I don’t know if we’re in an atmospheric river, an atmospheric waterfall, or whatever new name they’ve invented this year, but it has been biblically pouring rain on Vancouver Island since the end of summer. It hasn’t let up. It hasn’t even taken a lunch break. The sky has basically been dumping a full season’s worth of water on us every single day, and my DJI Air 3S has now entered its window-watching era.
That’s what it looked like this morning—Gizmo (yes, the drone finally has a name) standing on the ledge, legs out, props up, staring through the raindrops like a dog that desperately wants to go outside but knows it’ll be miserable the second it does. If drones had facial expressions, Gizmo would have been giving me the same look Blake gives me when I tell him we can’t go to the playground because everything’s soaked.
When the rain hasn’t stopped since August, even Gizmo starts daydreaming about warm beaches and dry skies. Stuck inside with a map, a mug of “Hot Oil,” and nothing but atmospheric rivers outside the window, it’s officially vacation-fantasy season on Vancouver Island.
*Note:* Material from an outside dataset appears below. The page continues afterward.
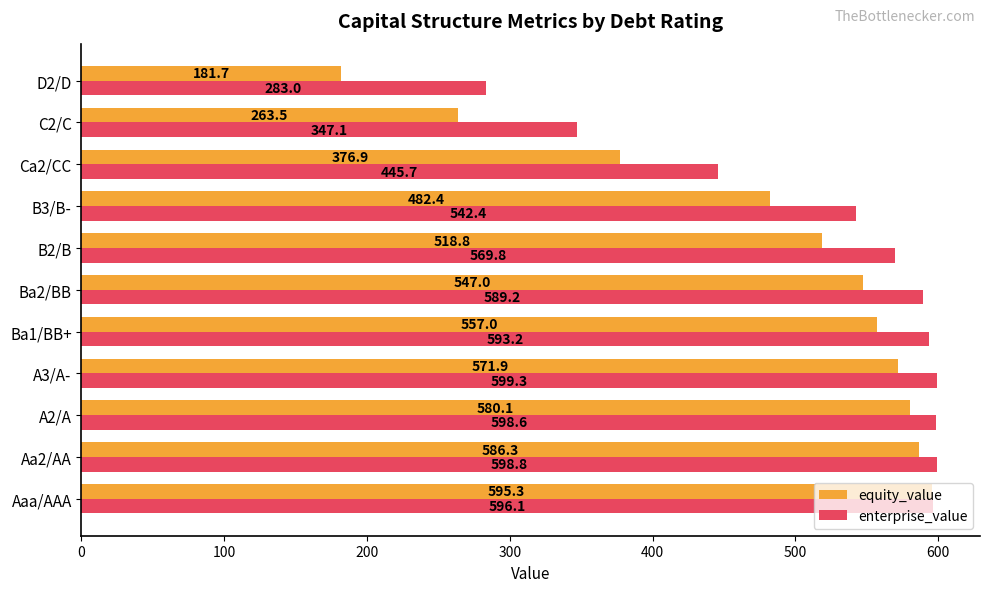

Rank the categories by enterprise_value value from highest to lowest.

A3/A-, Aa2/AA, A2/A, Aaa/AAA, Ba1/BB+, Ba2/BB, B2/B, B3/B-, Ca2/CC, C2/C, D2/D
And that’s the thing about flying here. We always pretend we can just wait out the weather, but waiting out Vancouver Island rain is like waiting for a toddler to “calm down on their own.” You’re going to be there a while. Every time the rain slows down, the wind picks up. Every time the wind relaxes, the fog rolls in. You start questioning whether the idea of “flying conditions” is even real or just something people in Alberta made up.
Honestly, you get used to it. You tune your batteries, make another coffee, glance out the window every fifteen minutes, and hope for a six-minute break in the sky where you can squeeze a flight in before the next wave hits. This time of year, that’s all you get—a few stolen minutes, and then the Pacific comes crashing down again.
The good news is the payoff is coming. January and February here are some of the clearest, crispest flying months you get all year. Perfect light, perfect air, gorgeous visibility. When that hits, the Air 3S is getting launched out the door so fast it won’t even remember its rainy little existential crisis by the window.
Until then, we’re just trying to stay dry like the rest of the Island.